You might feel that you or your company is not a target worthy of such investigative efforts on the part of bad guys. You are not wealthy or your company is not very big. Keep in mind that many ransomware attacks result in demands based on what the victim can (or the attacker thinks they can) pay. Also, you may not be the actual target the bad guy is after. In many cases, it’s not an immediate connection, but rather three degrees of separation. The city of Griffin, Georgia lost $800,000 in a BEC (Business email compromise) scam. The point of entry for the scam was a vendor that did regular business with the city. The vendor network was compromised and used to scam the city. Would you like to be the entry point for an attack on one of your biggest customers?

What Should You Post?

The case of Lore Blumenthal should be an object lesson for individuals and businesses alike. The more information about you, your business, or employees that is available online, the easier it is for the bad guys to come up with something that they can use to social engineer their way into your network. Obviously, you need an internet presence these days, but what should that include? Should you have a biography of all your senior officers including educational institutions attended, hobbies, fraternities, etc? Is that kind of information needed to do business? You need some contact information and probably titles. The fact that the president of the company breeds collies and is a member of the AKC probably does not help convince people to order the widgets your company makes. Likewise, your employees posting information about who got promoted and who is in charge of wire transfers is probably not going to help make people want to do business with you, especially if that information is on Facebook.
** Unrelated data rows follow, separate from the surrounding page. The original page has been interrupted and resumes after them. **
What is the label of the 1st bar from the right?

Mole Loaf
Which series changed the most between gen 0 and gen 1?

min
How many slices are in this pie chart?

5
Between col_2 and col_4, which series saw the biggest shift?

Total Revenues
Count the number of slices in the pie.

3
Do you check the internet to find out what someone could find out about you, your company, and your employees? From the technical side, you get a penetration test done. This is a process where your network is checked for weaknesses that attackers could use. The last line of defense in any network is the people on it. Social engineering is the weapon used against them. Information about them is the ammunition for that weapon.
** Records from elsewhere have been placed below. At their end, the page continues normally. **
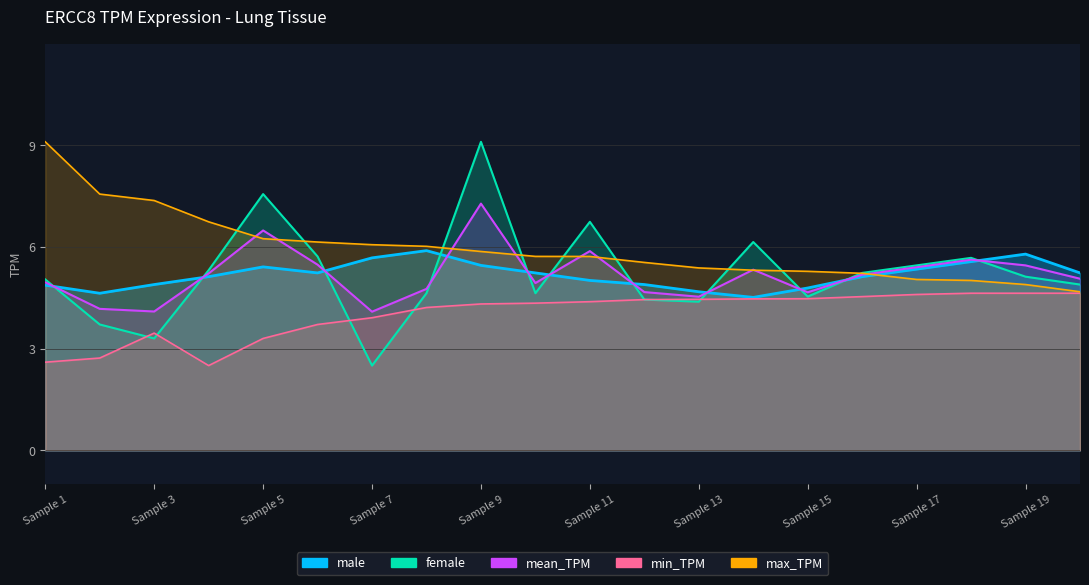

True or false: male and min_TPM intersect in this chart.

False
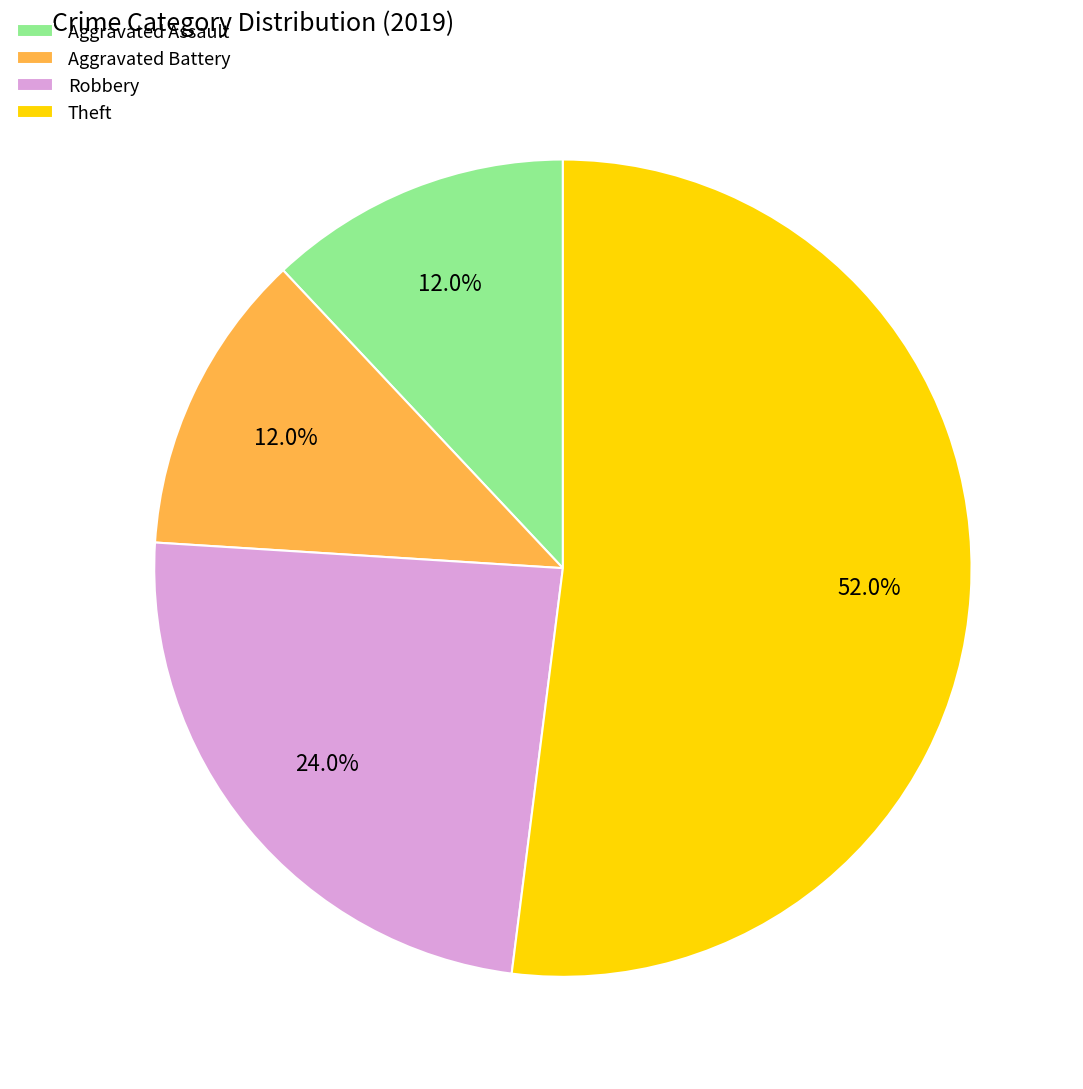

Which slice is the largest?

Theft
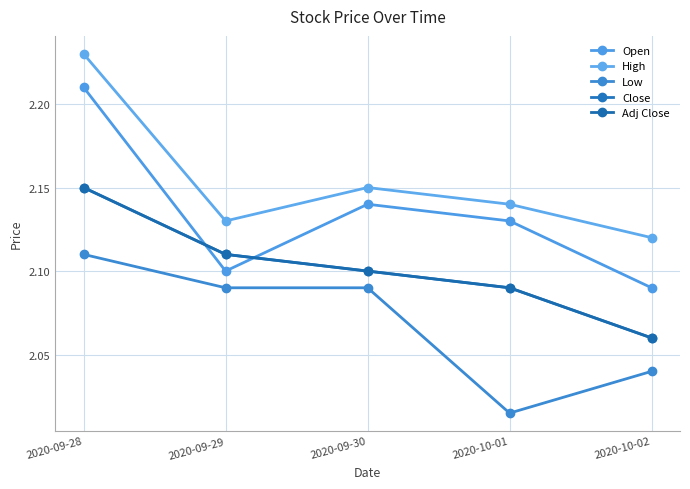

True or false: Close and Low cross at least once.

False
It would be useful to know if your policies (you do have them, don’t you?) about what can be posted publicly are being followed. If someone is publicly posting information that should remain within the company, this is something that can be used in a social engineering attack. As in the Griffin, Georgia case, the attackers had information that was accurate to use as a basis for setting up the scam. When the attacker has information that makes them seem more legitimate, they are more likely to be successful.

I suspect that Lore Blumenthal didn’t expect a review that she posted would lead to her arrest. It just shows that information can be obtained from anywhere and used for any purpose. Even if you can’t contain it, you need to understand where it is and how it can be used.